I’ve come to realize that it is not just objects that I hoard. I do the same with emotions, especially hurt. I can hear a song, smell a scent, or wear certain clothes and be mentally transported to another place in time, complete with the raw emotions to go with it. I still remember (and can feel) the knot in my stomach for my first date. I can still hear my first crush call me “little girl.” I can still see my husband choose to sit in a chair on the opposite of the therapist’s office, instead of next to me. Every hurt is collected, hoarded.
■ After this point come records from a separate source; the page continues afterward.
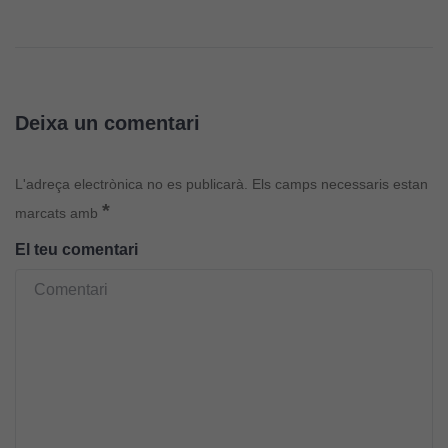
Deixa un comentari
L'adreça electrònica no es publicarà.
Els camps necessaris estan
*
marcats amb
El teu comentari
Cookies
tècniques
Aquestes
cookies no
són
opcionals.
Són
necessàries
perquè el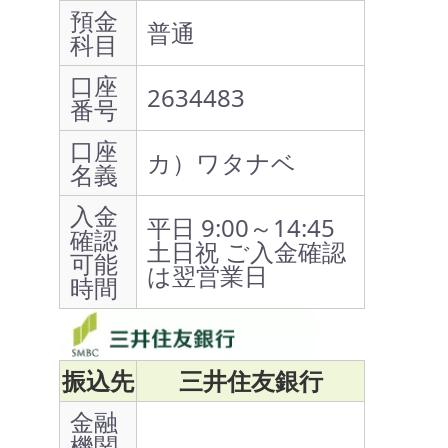
預金
普通
科目
口座
2634483
番号
口座
カ）ワタナベ
名義
入金
平日 9:00～14:45
確認
土日祝 ご入金確認
可能
は翌営業日
時間
振込先
三井住友銀行
金融
機関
I just can’t throw them away.
Hoarding is, in part, defined as “a pattern of behavior that is characterized by the excessive acquisition and inability or unwillingness to discard large quantities of objects that would seemingly qualify as useless or without value.” Hmmm…..what could be more useless than the vivid memory of an unpleasant conversation from eighth grade? What could have less value than reliving, word for word, the conversation revealing that my marriage was not strong enough to survive? Are they still with me out of inability or unwillingness?
The treatment for hoarding usually starts with therapy and can sometimes take a long time. I just put the clock in the garbage can. That’s enough for Session 1.